Inception thus figures, despite its lack of consciousness, how what is still treated as an empire can but isn't allowed to "write back". Outside of a glossy cadré whose facility with imaginary technology is figured as daringly 'underground', even 'revolutionary', but in reality is merely self-congratulatory first-world consumerism; and whose characters are acted by actors famous already for their roles in other glibly nerdgasmic media, nobody has anything meaningful to say, certainly no African, lacking even reliable electricity and, so, who may conceivably have wanted to consider whether or not he might benefit from the energy "superpower" the heroes of the film are trying to scuttle.
Worse, the film's concluding suggestion that this might all be a dream actually confirms that this is how Cobb sees Africa: an erasure of postcolonial identity, just as if these Mombasan characters are, in the film's own terms, 'projections' of the white man's subconscious mind.
What about a version in which supporting characters are actual people, seeking to protect the integrity of their polity's being from violent intrusion: only metaphorically is a white virus vigorously rejected by the scene's immune system, figured tellingly as 'black blood cells'.
VII
I started by mentioning a similarity between much contemporary sf film and an older 'cinema of attraction'. The similarity is, as I called it, "superficial" because, while cinema of attraction is famously, even excessively conscious of its novelty, to the point of subordinating or eliminating story, the problem with a more recent sf film like Inception is that, since the time of cinema of attraction, film including sf has been proven a capably narrative form. As a result, to tell no story must be judged a failure not of technique or of the medium's possibility but of imagination. In a sf film in particular, not to tell a story that is truly about the consequences of technology and technoscientific ideology on human being is to misunderstand the genre.

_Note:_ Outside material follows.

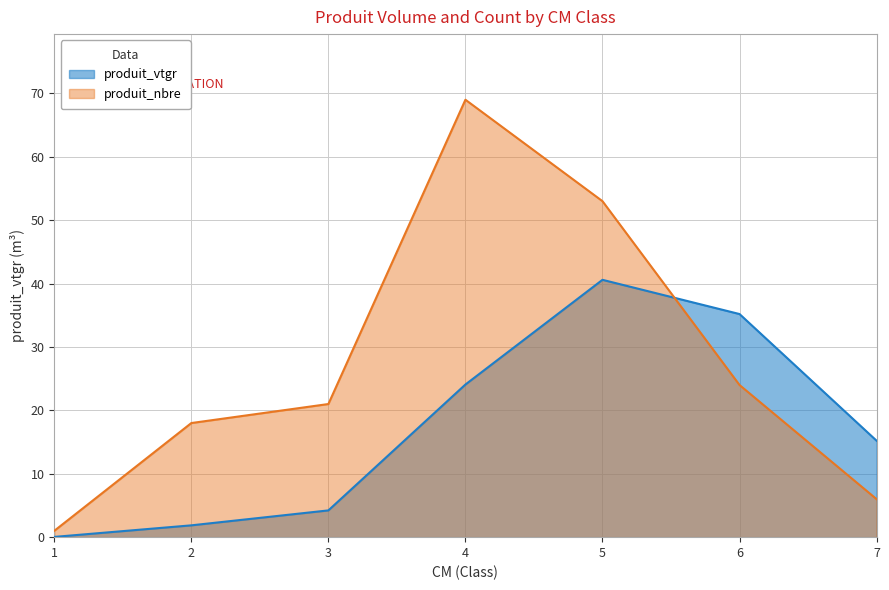

What is the difference between the produit_nbre values at 3 and 7?

15.0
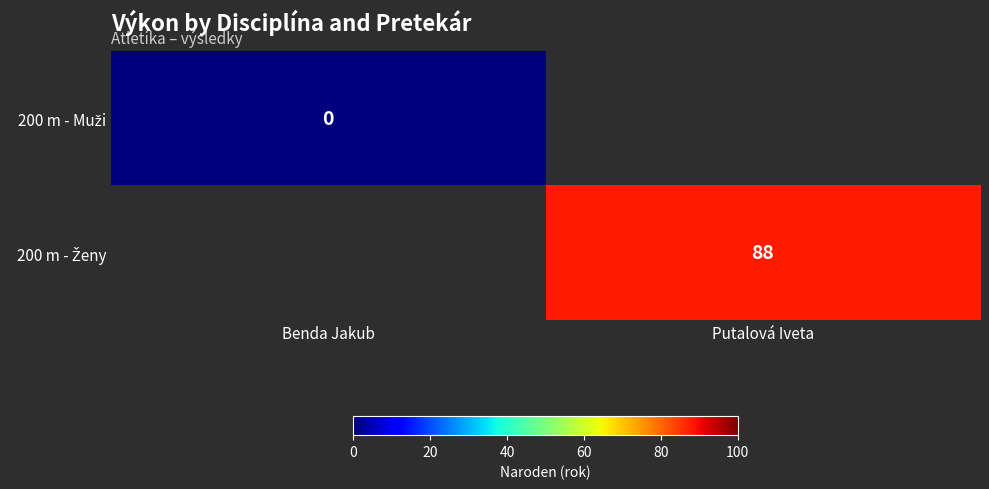

List the labels in order of 200 m - Ženy value, smallest first.

Benda Jakub, Putalová Iveta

With its accomplished pastiche of earlier films, Inception parades just that kind of misunderstanding glossily, which is bad enough, and, what is worse, globally: it hits all the marks of the genre but misses its critical point. There is no ghost to creak its meaningful chains in this well-oiled machine. (A special, contemporary problem may be that the most widely-available technologies, e.g., smart phones, are orders of magnitude more difficult to tinker with than the consumer technology of a generation ago.)
For these reasons, a more charitable reading might conclude that Inception is simply not a sf film. But then what is it?
An in-flight magazine, gushing instead of reporting. (The reference to "Lost", the international flight to L.A., is clever, but what does it mean? That show, too, was filmed primarily in a place taken and retained unfairly from its rightful inhabitants.)
A callow glance and wink to oneself in the mirror, scope the frosted tips, eyebrows carefully slicked, ready with the roofie: when only your own memory matters, you can get away with murder.
.
In future posts in this series, I'll consider counterexamples and other examples of sf as the popular fiction most repaying consideration in terms of thinking realistically about how fictions envision being human in an inhuman age. I'll start with the image used to advertise the Center's upcoming conference.
In the meantime, a suggestion: District 9, in which the embodied individual and local is properly contextualized -- meaning, at this moment, complicated and problematized -- by the impersonal and global, a more realistic image than Inception's fantastic daydream of purely individual will to redemptive power.